The split between Cloudflare DNS and CloudFront hosting means Cloudflare never touches the content. DNS resolves to the CloudFront distribution, CloudFront pulls from S3, and deploy invalidates CloudFront directly. Cloudflare sees none of this — it just points the domain at the right IP.

**What is not in the repo:** bucket name, distribution ID, and Knowledge Base IDs live in GitHub repository variables and secrets.

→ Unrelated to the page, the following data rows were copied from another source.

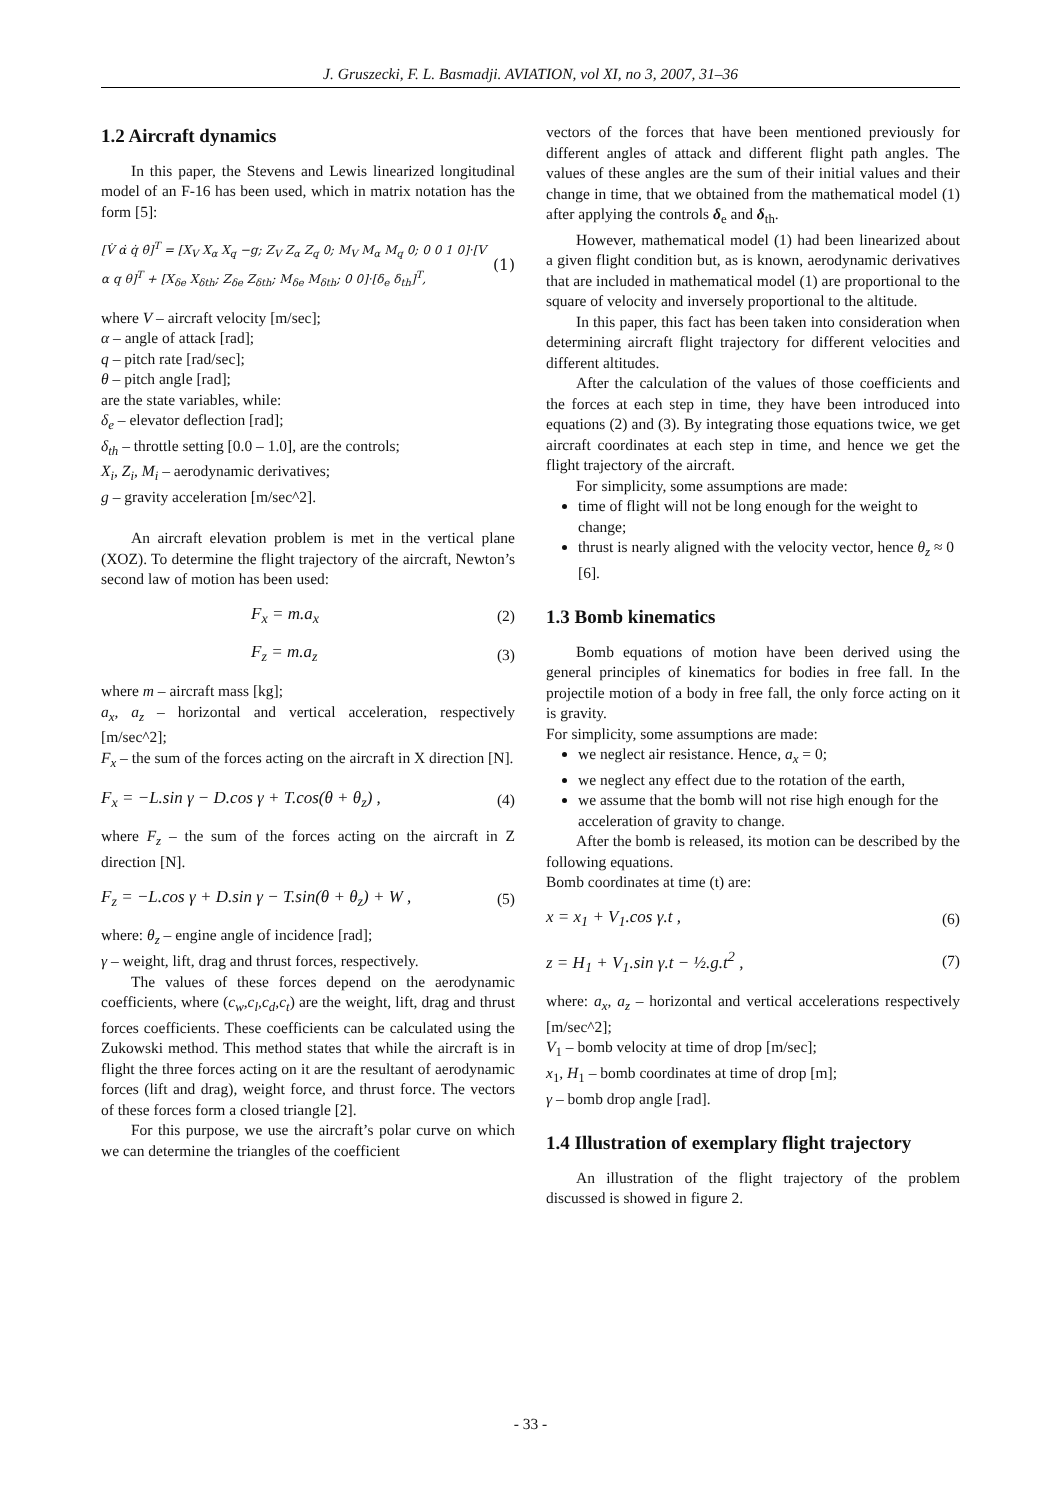J. Gruszecki, F. L. Basmadji. AVIATION, vol XI, no 3, 2007, 31–36
1.2 Aircraft dynamics
In this paper, the Stevens and Lewis linearized longitudinal model of an F-16 has been used, which in matrix notation has the form [5]:
[V̇ α̇ q̇ θ̇]<sup>T</sup> = [X<sub>V</sub> X<sub>α</sub> X<sub>q</sub> −g; Z<sub>V</sub> Z<sub>α</sub> Z<sub>q</sub> 0; M<sub>V</sub> M<sub>α</sub> M<sub>q</sub> 0; 0 0 1 0]·[V α q θ]<sup>T</sup> + [X<sub>δe</sub> X<sub>δth</sub>; Z<sub>δe</sub> Z<sub>δth</sub>; M<sub>δe</sub> M<sub>δth</sub>; 0 0]·[δ<sub>e</sub> δ<sub>th</sub>]<sup>T</sup>, (1)
where V – aircraft velocity [m/sec];
α – angle of attack [rad];
q – pitch rate [rad/sec];
θ – pitch angle [rad];
are the state variables, while:
δ<sub>e</sub> – elevator deflection [rad];
δ<sub>th</sub> – throttle setting [0.0 – 1.0], are the controls;
X<sub>i</sub>, Z<sub>i</sub>, M<sub>i</sub> – aerodynamic derivatives;
g – gravity acceleration [m/sec^2].
An aircraft elevation problem is met in the vertical plane (XOZ). To determine the flight trajectory of the aircraft, Newton’s second law of motion has been used:
F<sub>x</sub> = m.a<sub>x</sub> (2)
F<sub>z</sub> = m.a<sub>z</sub> (3)
where m – aircraft mass [kg];
a<sub>x</sub>, a<sub>z</sub> – horizontal and vertical acceleration, respectively [m/sec^2];
F<sub>x</sub> – the sum of the forces acting on the aircraft in X direction [N].
F<sub>x</sub> = −L.sin γ − D.cos γ + T.cos(θ + θ<sub>z</sub>) , (4)
where F<sub>z</sub> – the sum of the forces acting on the aircraft in Z direction [N].
F<sub>z</sub> = −L.cos γ + D.sin γ − T.sin(θ + θ<sub>z</sub>) + W , (5)
where: θ<sub>z</sub> – engine angle of incidence [rad];
γ – weight, lift, drag and thrust forces, respectively.
The values of these forces depend on the aerodynamic coefficients, where (c<sub>w</sub>,c<sub>l</sub>,c<sub>d</sub>,c<sub>t</sub>) are the weight, lift, drag and thrust forces coefficients. These coefficients can be calculated using the Zukowski method. This method states that while the aircraft is in flight the three forces acting on it are the resultant of aerodynamic forces (lift and drag), weight force, and thrust force. The vectors of these forces form a closed triangle [2].
For this purpose, we use the aircraft’s polar curve on which we can determine the triangles of the coefficient
vectors of the forces that have been mentioned previously for different angles of attack and different flight path angles. The values of these angles are the sum of their initial values and their change in time, that we obtained from the mathematical model (1) after applying the controls δ<sub>e</sub> and δ<sub>th</sub>.
However, mathematical model (1) had been linearized about a given flight condition but, as is known, aerodynamic derivatives that are included in mathematical model (1) are proportional to the square of velocity and inversely proportional to the altitude.
In this paper, this fact has been taken into consideration when determining aircraft flight trajectory for different velocities and different altitudes.
After the calculation of the values of those coefficients and the forces at each step in time, they have been introduced into equations (2) and (3). By integrating those equations twice, we get aircraft coordinates at each step in time, and hence we get the flight trajectory of the aircraft.
For simplicity, some assumptions are made:
time of flight will not be long enough for the weight to change;
thrust is nearly aligned with the velocity vector, hence θ<sub>z</sub> ≈ 0 [6].
1.3 Bomb kinematics
Bomb equations of motion have been derived using the general principles of kinematics for bodies in free fall. In the projectile motion of a body in free fall, the only force acting on it is gravity.
For simplicity, some assumptions are made:
we neglect air resistance. Hence, a<sub>x</sub> = 0;
we neglect any effect due to the rotation of the earth,
we assume that the bomb will not rise high enough for the acceleration of gravity to change.
After the bomb is released, its motion can be described by the following equations.
Bomb coordinates at time (t) are:
x = x<sub>1</sub> + V<sub>1</sub>.cos γ.t , (6)
z = H<sub>1</sub> + V<sub>1</sub>.sin γ.t − ½.g.t<sup>2</sup> , (7)
where: a<sub>x</sub>, a<sub>z</sub> – horizontal and vertical accelerations respectively [m/sec^2];
V<sub>1</sub> – bomb velocity at time of drop [m/sec];
x<sub>1</sub>, H<sub>1</sub> – bomb coordinates at time of drop [m];
γ – bomb drop angle [rad].
1.4 Illustration of exemplary flight trajectory
An illustration of the flight trajectory of the problem discussed is showed in figure 2.
- 33 -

The workflow file names what must exist; the values stay out of git.

## The question this raises

Static sites feel like going backward until you realize what you're trading away: runtime complexity, database dependencies, server costs, someone else's uptime SLA. The question isn't "why would you use a static site in 2026" — it's "why would you add a server if you don't need one?"

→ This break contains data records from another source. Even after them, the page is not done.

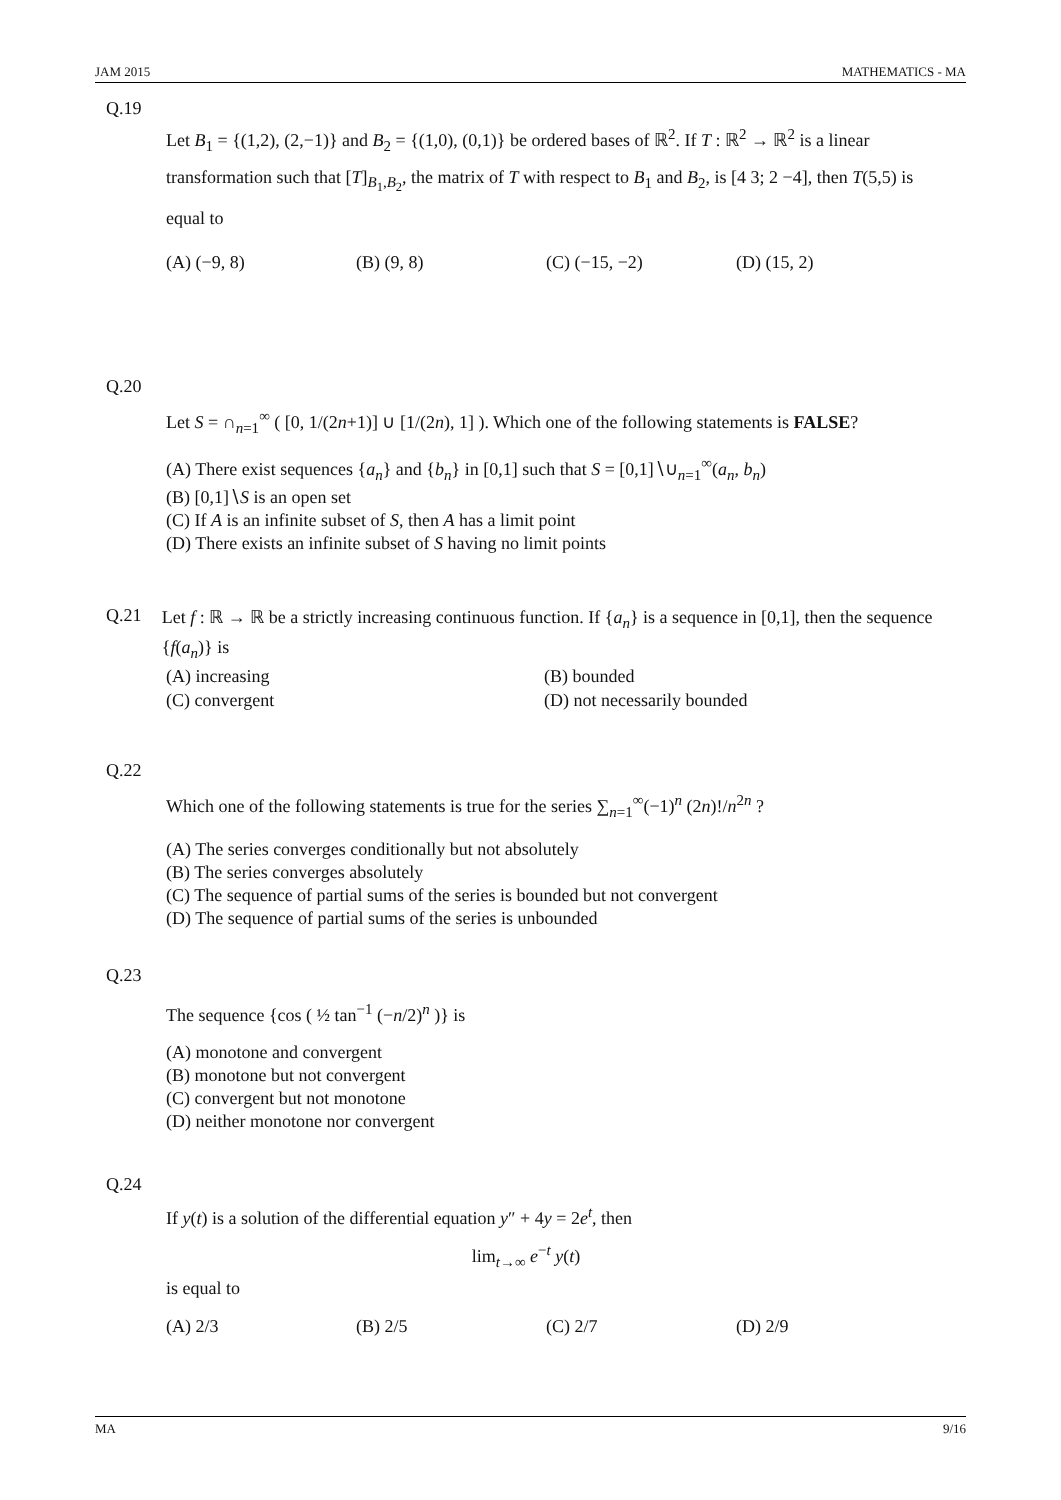JAM 2015 MATHEMATICS - MA
Q.19
Let B<sub>1</sub> = {(1,2), (2,−1)} and B<sub>2</sub> = {(1,0), (0,1)} be ordered bases of ℝ<sup>2</sup>. If T : ℝ<sup>2</sup> → ℝ<sup>2</sup> is a linear transformation such that [T]<sub>B<sub>1</sub>,B<sub>2</sub></sub>, the matrix of T with respect to B<sub>1</sub> and B<sub>2</sub>, is [4 3; 2 −4], then T(5,5) is equal to
(A) (−9, 8) (B) (9, 8) (C) (−15, −2) (D) (15, 2)
Q.20
Let S = ∩<sub>n=1</sub><sup>∞</sup> ( [0, 1/(2n+1)] ∪ [1/(2n), 1] ). Which one of the following statements is FALSE?
(A) There exist sequences {a<sub>n</sub>} and {b<sub>n</sub>} in [0,1] such that S = [0,1]∖∪<sub>n=1</sub><sup>∞</sup>(a<sub>n</sub>, b<sub>n</sub>)
(B) [0,1]∖S is an open set
(C) If A is an infinite subset of S, then A has a limit point
(D) There exists an infinite subset of S having no limit points
Q.21
Let f : ℝ → ℝ be a strictly increasing continuous function. If {a<sub>n</sub>} is a sequence in [0,1], then the sequence {f(a<sub>n</sub>)} is
(A) increasing (B) bounded (C) convergent (D) not necessarily bounded
Q.22
Which one of the following statements is true for the series ∑<sub>n=1</sub><sup>∞</sup>(−1)<sup>n</sup> (2n)!/n<sup>2n</sup> ?
(A) The series converges conditionally but not absolutely
(B) The series converges absolutely
(C) The sequence of partial sums of the series is bounded but not convergent
(D) The sequence of partial sums of the series is unbounded
Q.23
The sequence {cos ( ½ tan<sup>−1</sup> (−n/2)<sup>n</sup> )} is
(A) monotone and convergent
(B) monotone but not convergent
(C) convergent but not monotone
(D) neither monotone nor convergent
Q.24
If y(t) is a solution of the differential equation y″ + 4y = 2e<sup>t</sup>, then
lim<sub>t→∞</sub> e<sup>−t</sup> y(t)
is equal to
(A) 2/3 (B) 2/5 (C) 2/7 (D) 2/9
MA 9/16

## Timeline (initial setup)

**2026-05-05 — Day one**

- Domain registered: `artificialcuriositylabs.dev` via Route 53 ($17/year).
- AWS personal account setup: root MFA enabled, root keys deleted, IAM admin user, CloudTrail (multi-region), IAM Access Analyzer, monthly budget alerts.
- Static site stack: Astro Paper theme (dark default + toggle), S3 bucket (private), CloudFront with OAC, ACM SSL, initial Route 53 records, `llms.txt` + `llms-full.txt` (AI-readable layer, build-time generated).
- Email forwarding: SES inbound + Lambda to forward for info@artificialcuriositylabs.ai (infra set up; not currently listed for public contact — use socials), DKIM/MX in DNS.
- Homepage: custom hero + "Now" section (3 cards for writing/building/experimenting).

**Subsequent updates (captured in posts and deploys)**

- DNS switched to Cloudflare (cost + token model for agent/MCP access).
- GitHub Actions deploy workflow (validates vars, assumes deploy role via OIDC, two-pass S3 sync for cache headers, CloudFront invalidation, blog markdown sync to S3 for Bedrock KB, non-blocking KB ingestion trigger).
- Local `./deploy.sh` parity with CI.
- Ongoing: component refreshes (e.g. Surface for Now cards), messaging alignment (Now + About), syndication pipelines added for distribution, site structure simplification (retired redundant Build Log and Archives pages to reduce duplication).

The full change history lives in the repo. The dedicated Build Log page has been retired — its value is now distributed across this post, the blog posts themselves (many tagged build-log), the homepage "Now" cards, and the agent-infra work documented elsewhere.